* Prompt A *
In the passage on polling in the governor's race between Reeves and Presley, what lead did the February Clarion-Ledger poll show for Presley?
* Prompt B *
Extend the passage on polling in the Reeves–Presley governor's race, starting after its final sentence.

* Text segment *
Initial polling shows that the optimism may not be entirely unfounded. Two recent surveys have shown the race as close; a January poll from Siena College, fielded before Presley’s launch, showed Reeves leading Presley 43–39, with a surprising amount of undecided voters, and a February poll by The Clarion-Ledger showed Presley actually leading Reeves, 47–43. The incumbent governor’s continued troubles are manifesting in polling at the moment, with a large amount of the state seemingly dissatisfied by his performance.
A deeper look at the polls confirms that Reeves may not actually be able to take his re-election for granted in this ruby-red state. For instance, while his topline approval numbers in the Siena poll seem satisfactory at 48–45, a look under the hood suggests some slight warning signs, especially with respect to intensity. Reeves’ approval is broadly lukewarm, with “somewhat approve” at 33%, compared to an emphatic “strongly disapprove” number of 27%. And perhaps most concerningly for the incumbent, about twice as many voters strongly disapprove of him than those who strongly approve.
Reeves’ favorability in the same survey is negative across geographies, but certainly bottoms out in the majority-Black MS-02, at a net negative 20%. While his unfavorables are very much driven by low marks from women and Black voters, a net negative 23% “unfavorable” among independents should set off some alarm bells in the Governor’s office. Moreover, the governor actually trails Presley with independents, 33—31.

* Extracted information *
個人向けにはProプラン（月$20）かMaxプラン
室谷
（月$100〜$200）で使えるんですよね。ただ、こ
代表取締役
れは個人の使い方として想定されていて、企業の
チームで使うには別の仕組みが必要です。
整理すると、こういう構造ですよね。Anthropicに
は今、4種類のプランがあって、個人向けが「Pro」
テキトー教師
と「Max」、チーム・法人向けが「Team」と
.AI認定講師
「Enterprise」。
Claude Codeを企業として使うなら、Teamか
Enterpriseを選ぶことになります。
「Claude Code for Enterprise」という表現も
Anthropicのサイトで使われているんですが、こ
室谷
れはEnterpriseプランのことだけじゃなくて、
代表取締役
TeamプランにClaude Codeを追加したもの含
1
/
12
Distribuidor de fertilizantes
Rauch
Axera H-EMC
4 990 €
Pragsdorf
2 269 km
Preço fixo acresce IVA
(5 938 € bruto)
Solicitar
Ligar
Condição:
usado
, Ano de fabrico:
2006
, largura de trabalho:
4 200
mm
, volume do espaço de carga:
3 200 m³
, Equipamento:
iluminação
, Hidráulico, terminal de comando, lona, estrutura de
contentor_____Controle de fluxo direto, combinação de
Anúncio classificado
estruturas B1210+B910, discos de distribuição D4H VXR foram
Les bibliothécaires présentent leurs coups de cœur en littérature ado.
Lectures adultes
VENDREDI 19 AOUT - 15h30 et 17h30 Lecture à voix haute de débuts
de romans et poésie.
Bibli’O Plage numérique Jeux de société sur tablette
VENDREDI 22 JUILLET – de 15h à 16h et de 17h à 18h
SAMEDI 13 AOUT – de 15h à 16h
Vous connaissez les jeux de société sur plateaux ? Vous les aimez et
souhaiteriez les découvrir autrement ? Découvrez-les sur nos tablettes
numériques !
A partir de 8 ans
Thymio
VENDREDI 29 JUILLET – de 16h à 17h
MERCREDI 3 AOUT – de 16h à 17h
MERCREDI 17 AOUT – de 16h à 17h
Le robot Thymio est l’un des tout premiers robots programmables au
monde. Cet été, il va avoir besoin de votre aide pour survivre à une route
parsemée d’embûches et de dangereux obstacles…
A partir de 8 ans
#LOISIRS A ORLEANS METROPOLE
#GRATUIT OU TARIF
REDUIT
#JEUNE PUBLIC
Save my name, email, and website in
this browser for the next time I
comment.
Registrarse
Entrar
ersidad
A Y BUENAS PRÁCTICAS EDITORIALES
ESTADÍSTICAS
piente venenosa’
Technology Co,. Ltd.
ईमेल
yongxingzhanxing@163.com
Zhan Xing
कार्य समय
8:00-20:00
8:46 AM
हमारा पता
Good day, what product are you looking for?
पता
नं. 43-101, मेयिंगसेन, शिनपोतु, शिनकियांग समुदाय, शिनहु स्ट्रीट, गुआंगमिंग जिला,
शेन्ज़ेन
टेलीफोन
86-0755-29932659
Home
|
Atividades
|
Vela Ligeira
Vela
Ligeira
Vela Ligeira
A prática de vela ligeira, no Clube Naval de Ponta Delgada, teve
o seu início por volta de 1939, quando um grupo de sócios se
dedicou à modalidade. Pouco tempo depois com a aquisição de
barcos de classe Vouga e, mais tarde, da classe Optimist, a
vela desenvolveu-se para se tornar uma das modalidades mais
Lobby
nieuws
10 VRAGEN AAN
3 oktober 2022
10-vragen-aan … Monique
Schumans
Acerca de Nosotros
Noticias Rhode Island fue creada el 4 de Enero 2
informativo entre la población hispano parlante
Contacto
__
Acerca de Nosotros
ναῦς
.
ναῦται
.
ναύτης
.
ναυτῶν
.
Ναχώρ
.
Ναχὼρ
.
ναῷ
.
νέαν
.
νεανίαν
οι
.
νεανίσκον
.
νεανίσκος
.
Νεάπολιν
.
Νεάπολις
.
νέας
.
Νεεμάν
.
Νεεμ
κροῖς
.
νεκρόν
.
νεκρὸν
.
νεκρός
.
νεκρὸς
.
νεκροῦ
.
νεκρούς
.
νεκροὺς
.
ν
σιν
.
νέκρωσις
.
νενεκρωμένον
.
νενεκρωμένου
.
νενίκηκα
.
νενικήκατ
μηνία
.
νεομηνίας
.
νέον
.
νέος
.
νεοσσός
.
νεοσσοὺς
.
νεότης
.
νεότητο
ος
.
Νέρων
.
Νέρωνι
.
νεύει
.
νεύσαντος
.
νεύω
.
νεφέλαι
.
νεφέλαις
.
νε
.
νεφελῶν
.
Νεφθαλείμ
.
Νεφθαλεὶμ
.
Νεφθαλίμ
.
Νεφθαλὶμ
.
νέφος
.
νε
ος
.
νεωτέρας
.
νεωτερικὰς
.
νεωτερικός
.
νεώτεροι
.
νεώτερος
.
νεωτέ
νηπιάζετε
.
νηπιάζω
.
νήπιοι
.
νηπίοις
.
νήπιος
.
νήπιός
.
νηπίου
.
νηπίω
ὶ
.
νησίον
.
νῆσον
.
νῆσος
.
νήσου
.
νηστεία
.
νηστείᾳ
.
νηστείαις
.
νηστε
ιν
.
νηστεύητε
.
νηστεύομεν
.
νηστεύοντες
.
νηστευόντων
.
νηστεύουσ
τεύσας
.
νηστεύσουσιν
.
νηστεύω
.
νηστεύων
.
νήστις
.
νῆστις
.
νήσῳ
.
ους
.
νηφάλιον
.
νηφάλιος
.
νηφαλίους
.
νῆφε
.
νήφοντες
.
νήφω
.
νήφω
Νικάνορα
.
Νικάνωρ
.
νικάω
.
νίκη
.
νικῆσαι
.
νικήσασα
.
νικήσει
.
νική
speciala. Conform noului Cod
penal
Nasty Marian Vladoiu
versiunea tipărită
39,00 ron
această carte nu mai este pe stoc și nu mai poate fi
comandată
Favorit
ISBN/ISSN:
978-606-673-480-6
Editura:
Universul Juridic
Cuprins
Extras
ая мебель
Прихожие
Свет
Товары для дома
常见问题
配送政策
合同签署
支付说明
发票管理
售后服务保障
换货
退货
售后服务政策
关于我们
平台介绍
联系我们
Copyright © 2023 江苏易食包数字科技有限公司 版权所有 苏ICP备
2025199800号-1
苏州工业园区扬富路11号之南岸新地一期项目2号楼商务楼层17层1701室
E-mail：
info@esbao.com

* Response box A *
Presley led Reeves 47–43.

* Response box B *
The Siena College poll also showed that 57% of Mississippians wanted “someone else” to run for governor — while that finding, in and of itself, means little (voters always want “someone else”, but can’t agree on who exactly that should be), a more concerning point for the governor may be a recent survey from the Democratic-aligned firm Tulchin Research, where a full 54% of voters polled had an unfavorable view of him and only 42% approved.
The reason for Reeves’ relative weakness is due to a massive welfare scandal that has engulfed several celebrities and Mississippi politicians alike. In this saga, welfare funds intended for low-income residents were diverted to former NFL quarterback Brett Favre and his pet projects (such as a volleyball arena and indoor football facility for his alma mater) at the behest of former GOP governor Phil Bryant. But Tate Reeves was involved as well, diverting some funds to his personal trainer and friend and using the power of the governorship to cover up the scandal by firing the independent prosecutor investigating it.
This episode has turned into the largest welfare abuse story in state history, and it appears to have sunk in with voters. In the aforementioned Tulchin Research poll, 92% of voters said they were aware of the scandal, with 55% saying they had heard “a lot” about it. More concerningly for Reeves, 64% said they had a negative impression of his role in the scandal. All of these data points suggest that while Reeves is the clear and obvious favorite to win re-election in this Trump +16 state, he has some very real vulnerabilities that may need to be addressed during his campaign.
Reeves’ Democratic opponent Brandon Presley is perhaps the only statewide Democrat who may be able to capitalize on some of these missteps. Presley has represented the Northern District of the Mississippi Public Service Commission (PSC), covering Tupelo, Oxford, DeSoto County, and Columbus, since 2007. His PSC district encompasses the entire 1st Congressional District and the northernmost dozen counties of the majority-Black 2nd Congressional District.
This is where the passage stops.